- HOW TO COMPLETE THIS TASK
Everything in the records below must be repeated exactly, except the pictures.

- DATASET ENTRIES
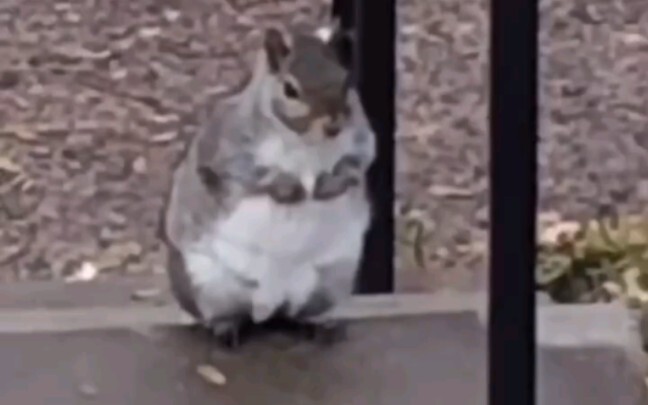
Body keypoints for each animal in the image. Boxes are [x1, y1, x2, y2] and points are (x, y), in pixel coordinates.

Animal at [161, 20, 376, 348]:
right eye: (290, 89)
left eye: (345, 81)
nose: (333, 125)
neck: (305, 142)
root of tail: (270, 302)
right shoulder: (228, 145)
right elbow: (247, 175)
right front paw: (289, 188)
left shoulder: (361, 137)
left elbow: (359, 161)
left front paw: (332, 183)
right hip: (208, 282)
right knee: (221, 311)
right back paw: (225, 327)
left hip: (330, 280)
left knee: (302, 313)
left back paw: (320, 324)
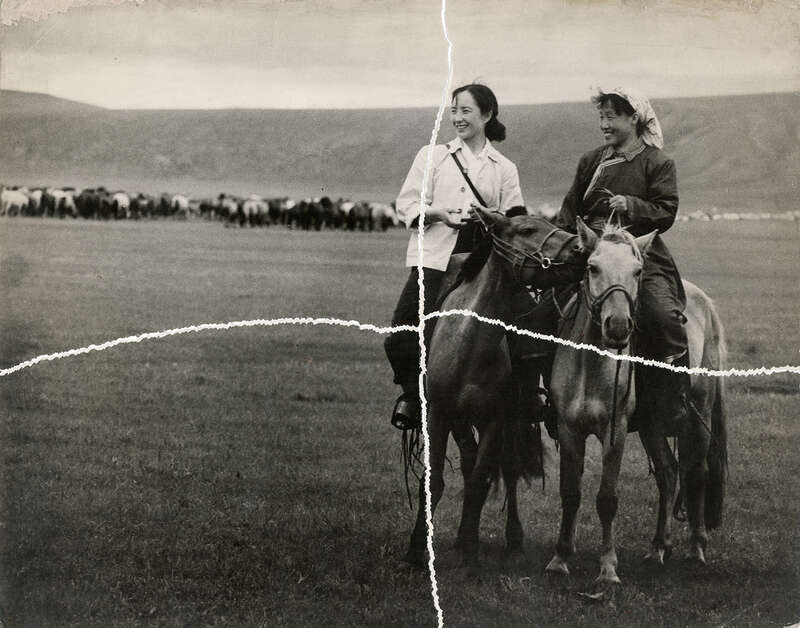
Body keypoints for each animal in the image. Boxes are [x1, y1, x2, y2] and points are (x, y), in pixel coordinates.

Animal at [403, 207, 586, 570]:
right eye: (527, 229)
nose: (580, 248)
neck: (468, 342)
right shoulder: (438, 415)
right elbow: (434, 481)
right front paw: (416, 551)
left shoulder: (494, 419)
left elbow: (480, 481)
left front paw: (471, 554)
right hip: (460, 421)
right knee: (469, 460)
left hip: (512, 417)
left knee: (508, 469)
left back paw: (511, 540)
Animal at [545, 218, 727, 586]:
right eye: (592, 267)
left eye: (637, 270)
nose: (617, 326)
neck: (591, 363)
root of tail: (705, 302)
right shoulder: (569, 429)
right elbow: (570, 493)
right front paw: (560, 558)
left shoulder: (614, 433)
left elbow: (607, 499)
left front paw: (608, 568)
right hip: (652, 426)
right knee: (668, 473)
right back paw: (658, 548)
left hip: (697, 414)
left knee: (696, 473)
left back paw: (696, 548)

- OUTPUT BELOW
Body keypoints for each animal in the image. Boxes are [x1, y1, x2, y2] and points are (x, y), in pixel coordinates.

Animal at [161, 20, 376, 348]:
right eye: (290, 89)
left eye: (345, 81)
nose: (333, 125)
neck: (305, 142)
root of tail: (270, 302)
right shoulder: (228, 145)
right elbow: (247, 175)
right front paw: (289, 188)
left shoulder: (361, 137)
left elbow: (359, 161)
left front paw: (332, 183)
right hip: (208, 282)
right knee: (221, 311)
right back paw: (225, 327)
left hip: (330, 280)
left knee: (302, 313)
left back paw: (320, 324)
Body keypoints for each animal in the image. Boxes are [x1, y1, x2, y2] and points are (x, y), in pixel coordinates.

Animal at [403, 207, 586, 570]:
right eye: (527, 229)
nose: (580, 248)
neck: (468, 342)
right shoulder: (438, 415)
right elbow: (434, 481)
right front paw: (416, 551)
left shoulder: (494, 419)
left elbow: (480, 481)
left front paw: (471, 554)
right hip: (460, 421)
right knee: (469, 460)
left hip: (512, 417)
left knee: (508, 469)
left back paw: (511, 540)
Animal at [545, 218, 727, 586]:
right eye: (592, 267)
left eye: (637, 270)
nose: (617, 326)
neck: (591, 363)
root of tail: (705, 302)
right shoulder: (569, 429)
right elbow: (570, 493)
right front paw: (560, 558)
left shoulder: (614, 433)
left elbow: (607, 499)
left front paw: (608, 568)
right hip: (652, 426)
right knee: (668, 473)
right back paw: (658, 548)
left hip: (697, 414)
left knee: (696, 473)
left back paw: (696, 548)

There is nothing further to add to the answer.